So when I stepped from the bus, and Fred came lurching toward me, I simply had not the heart to break away from him. All the girls were watching us, and some of the men tried to draw Fred aside by the arm.

He became wildly excited, and said he could "lick any son of a gun in the Union Stock-Yards."

One of the men told me to "beat it" while they took care of Fred; but Fred did look so helpless and so inexpressibly childish as he cried out his defiance, and as I was mortally afraid that they might get fighting among themselves, and, anyhow, though drunk, he was not offensive, I said:

"I'll take him home. I'm not afraid of him."

Some of them laughed, and some protested; but I didn't care anything about any of them except Fred, and I helped him on an open car that went near our house.

I took him to our rooms, and there Lolly tried to sober him by making him black coffee, and Hermann, who came, too,—he had kept right up with Fred and me,—said he'd take care of Fred while Lolly and I got our dinner. We took our meals out.

When we got back,—it was about eight then,—there was Fred sitting on the door-step. Hermann was trying to drag him to his feet, but he wouldn't move, and he kept saying: "Nora's going to take care of me. S-she's m' stenographer, you know."

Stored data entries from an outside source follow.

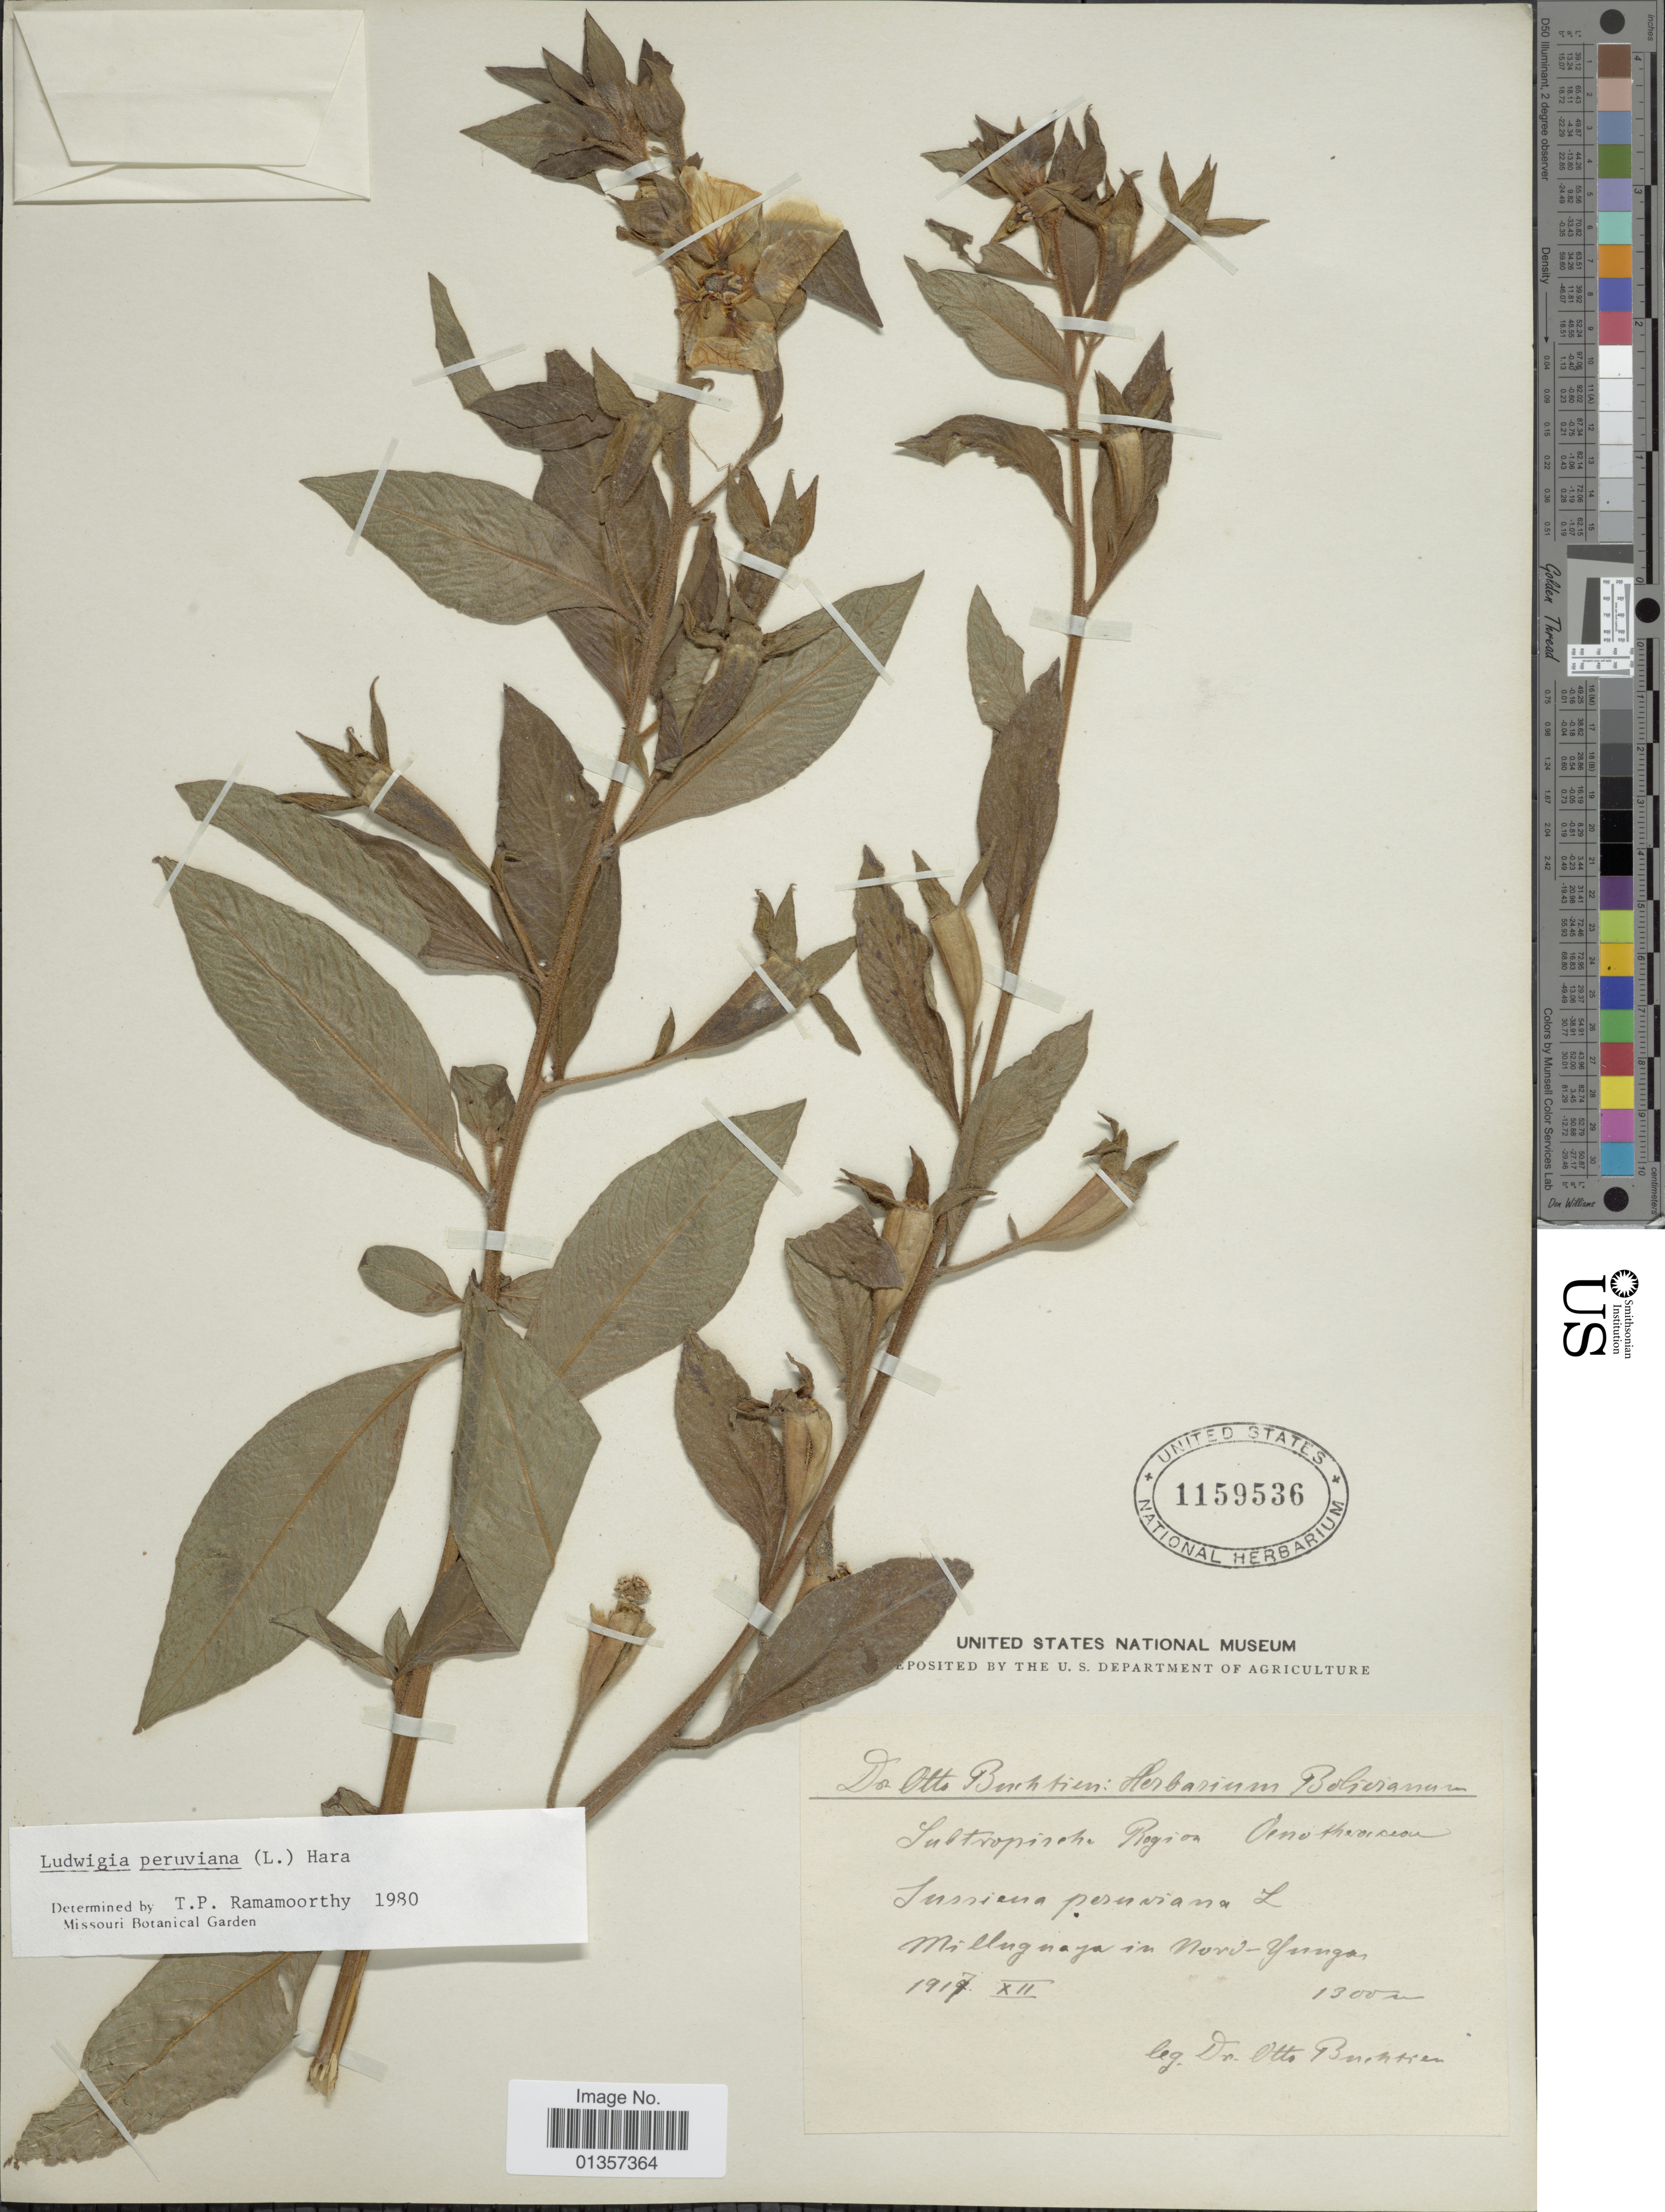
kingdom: Plantae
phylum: Tracheophyta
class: Magnoliopsida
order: Myrtales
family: Onagraceae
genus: Ludwigia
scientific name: Ludwigia peruviana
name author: (L.) H. Hara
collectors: O. Buchtien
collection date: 1917-12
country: Bolivia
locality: Millugnaya in Nord-Yungas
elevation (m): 1300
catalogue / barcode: US 1159536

Hermann explained that our landlady had ordered them out, as Fred had begun to sing after we went. Hermann wanted Lolly and me to go into the house, and he said he'd take care of Fred, even if he had to "land him in a cell" to do it. He said that in such a nasty way that poor Fred began to cry that he hadn't a friend in the world, and that made me feel so badly that I told him that I was his friend, and that I'd take good care that Hermann didn't put him in a cell. Then I had an inspiration.

I suggested that we all take a long street-car ride and that the open air might clear his head, and if it didn't, we could get off at some park and walk around. Fred exclaimed that walking was the one thing that always "woke" him up.